EXTRAIT FOURNI |
☆ ☆ ☆ ☆ ☆ ☆ ☆

La mer Noire réserve peu d'escales aux croisiéristes, et c'est précisément ce qui rend celle-ci singulière. Amasra occupe une presqu'île rocheuse de la côte turque, entre deux baies aux eaux calmes, dans la province de Bartın. Les barques de pêche rentrent au matin, les remparts dominent les toits de tuiles, et l'ensemble tient dans un mouchoir de poche : quelques heures suffisent pour en faire le tour à pied, sans jamais perdre la mer de vue.

Un quai tout neuf sur une mer discrète

Le terminal de croisière, achevé au début des années 2020, a reçu ses premiers navires en 2022 : la localité compte parmi les plus jeunes destinations maritimes du pays. Les infrastructures demeurent simples, et c'est tant mieux. On débarque à quelques minutes de marche du centre, sans files ni navettes, et le bourg s'offre immédiatement, avec ses terrasses où l'on sert le thé dans de petits verres tulipe et ses étals de poissons fraîchement débarqués.

La citadelle aux trois héritages

Bâtie par les Romains, renforcée par les Byzantins puis par les marchands génois qui en firent un comptoir, la forteresse figure aujourd'hui sur la liste indicative du patrimoine mondial de l'UNESCO. On franchit toujours ses portes de pierre pour entrer dans le vieux quartier : des maisons s'appuient directement sur les murailles, du linge sèche entre deux créneaux, et la vie continue là où veillaient les garnisons. À l'intérieur de l'enceinte, la mosquée Fatih occupe une ancienne église byzantine du IXe siècle, témoin discret des époques superposées.

Boztepe et le travail du bois

Un pont de pierre d'origine romaine relie la presqu'île à l'îlot de Boztepe, prolongement naturel de la promenade. De ses hauteurs, le panorama embrasse les remparts, les toits et les deux anses qui enserrent le bourg. En redescendant, les ruelles marchandes alignent les ateliers d'artisans : Amasra cultive une longue tradition de sculpture sur bois, et les échoppes débordent de cuillères, de bols et de coffrets tournés dans les essences de la forêt voisine. On y déniche des souvenirs qui n'ont rien de standardisé, souvent vendus par ceux-là mêmes qui les ont façonnés.

☆ ☆ ☆ ☆ ☆ ☆ ☆

SEGMENT DE DONNÉES |
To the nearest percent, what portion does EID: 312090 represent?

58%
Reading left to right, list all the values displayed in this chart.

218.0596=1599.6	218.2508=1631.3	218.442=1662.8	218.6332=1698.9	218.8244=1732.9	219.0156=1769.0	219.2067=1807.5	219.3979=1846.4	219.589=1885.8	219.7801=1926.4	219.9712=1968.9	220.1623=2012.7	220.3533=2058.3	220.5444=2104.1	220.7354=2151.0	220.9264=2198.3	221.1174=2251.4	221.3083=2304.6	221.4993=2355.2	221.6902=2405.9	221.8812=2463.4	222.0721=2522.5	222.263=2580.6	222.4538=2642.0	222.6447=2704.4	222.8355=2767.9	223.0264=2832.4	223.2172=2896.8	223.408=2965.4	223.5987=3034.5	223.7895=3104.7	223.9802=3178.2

☆ ☆ ☆ ☆ ☆ ☆ ☆

TRAVAIL DEMANDÉ |
a: Indiquez si chacune des affirmations suivantes concorde avec le texte sur Amasra, en répondant par oui ou par non et en citant les mots décisifs du texte. (i) Le terminal de croisière a accueilli ses premiers navires en 2022. (ii) La forteresse est inscrite sur la liste du patrimoine mondial de l'UNESCO. (iii) Une navette conduit les passagers du quai jusqu'au centre.
b: D'après le texte sur Amasra, quel édifice la mosquée Fatih occupe-t-elle ?
c: Rédigez la suite du texte sur Amasra, à partir de sa dernière phrase.
La liste n'a aucun rapport avec le texte sur Amasra.

RÉPONSES PAR POINT |
a:
(i) Oui : « a reçu ses premiers navires en 2022 ».
(ii) Non : « figure aujourd'hui sur la liste indicative du patrimoine mondial de l'UNESCO ».
(iii) Non : « sans files ni navettes ».

b: Une ancienne église byzantine du IXe siècle.

c:
Le musée et les deux baies

Sur le front de mer, le musée archéologique rassemble les trouvailles de la région, dont plusieurs proviennent des fonds marins voisins. La promenade se poursuit naturellement d'une baie à l'autre : d'un côté le grand rivage et sa plage de sable, de l'autre le petit bassin où se serrent les embarcations. Entre les deux, des tavernes familiales grillent la pêche du jour; la salade locale, généreuse en noix et en grenade, accompagne le poisson depuis des générations.

Kuşkayası, le monument des voyageurs

À quatre kilomètres du bourg, sur le tracé de l'ancienne voie romaine, le rocher dit Kuşkayası porte une inscription et une figure sculptées au Ier siècle sur l'ordre de Gaius Julius Aquila. Ce monument routier servait de halte aux voyageurs de l'Empire : dix-neuf siècles plus tard, on s'y arrête toujours, cette fois en taxi, pour observer la paroi gravée et la forêt qui l'entoure. Le détour se boucle en moins d'une heure, et la route offre au passage de larges échappées sur la côte, l'une des plus boisées de Turquie.

Repères pratiques

  • Terminal à quelques minutes de marche du centre; tout le bourg se parcourt à pied.
  • Citadelle et vieux quartier : accès libre, montée douce depuis le rivage.
  • Kuşkayası : environ 4 kilomètres, court trajet en taxi.
  • Bartın, la capitale provinciale et ses maisons de bois : à une quinzaine de kilomètres.

Au moment du départ, les mouettes escortent le navire hors des deux baies, et la presqu'île se referme sur son secret. La mer Noire garde ses rivages loin des grands circuits; ceux qui ont marché dans les ruelles d'Amasra savent désormais ce que les autres itinéraires laissent de côté.